Written instruction >>
Can you render the lines of the material below as a JSON list of strings, one string per line, with blank lines skipped and the pictures left out?

Data for the task >>
####################

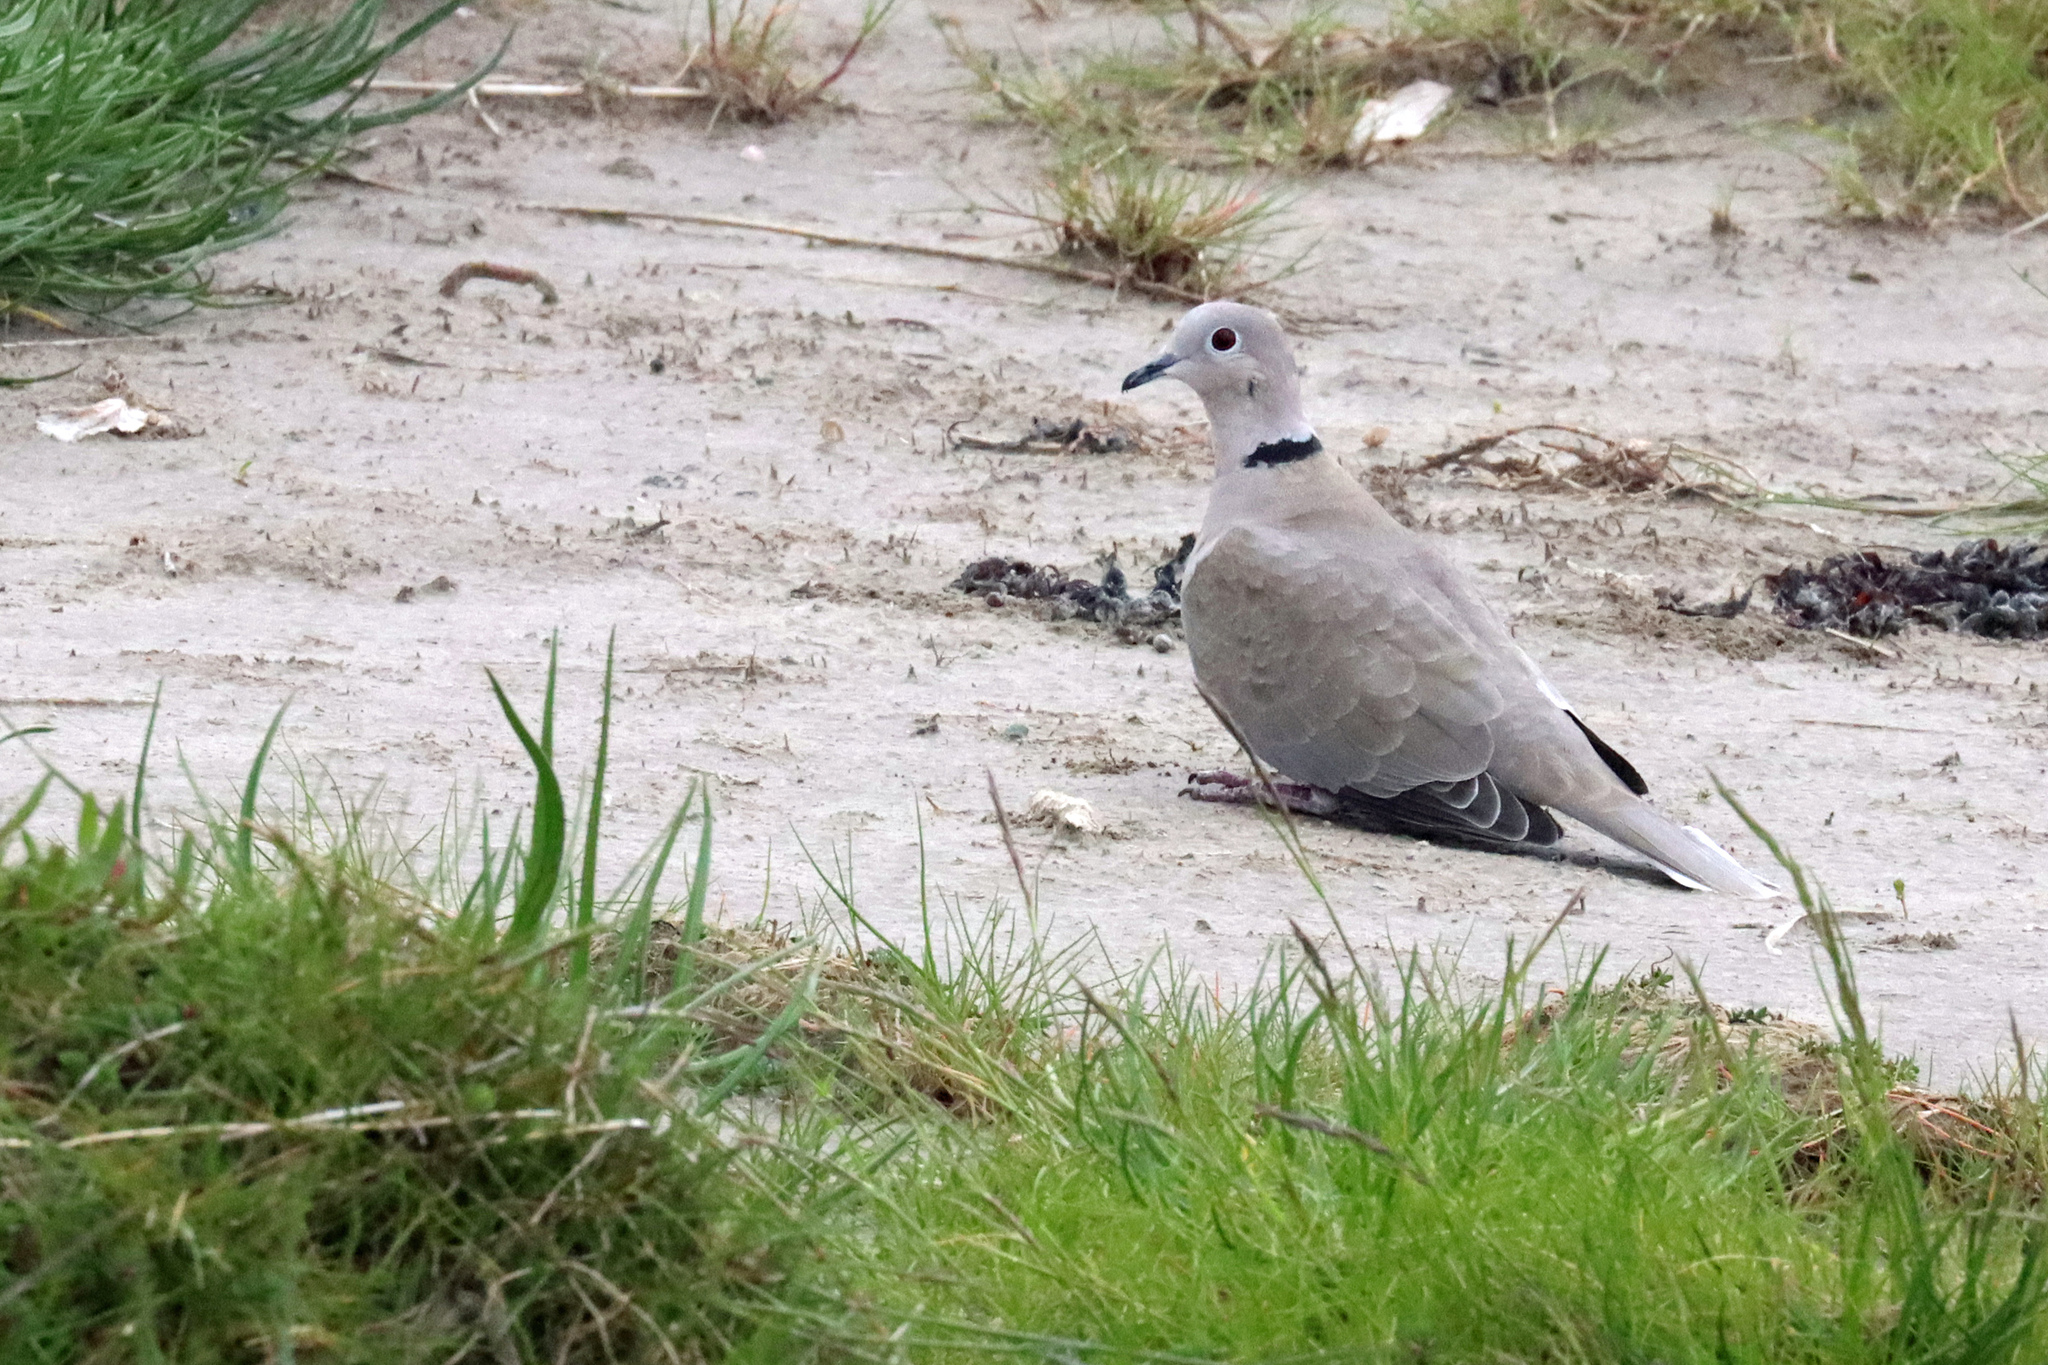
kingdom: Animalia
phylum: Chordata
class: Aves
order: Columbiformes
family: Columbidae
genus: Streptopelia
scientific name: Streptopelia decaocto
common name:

####################

Full solution >>
[
  "kingdom: Animalia",
  "phylum: Chordata",
  "class: Aves",
  "order: Columbiformes",
  "family: Columbidae",
  "genus: Streptopelia",
  "scientific name: Streptopelia decaocto",
  "common name:"
]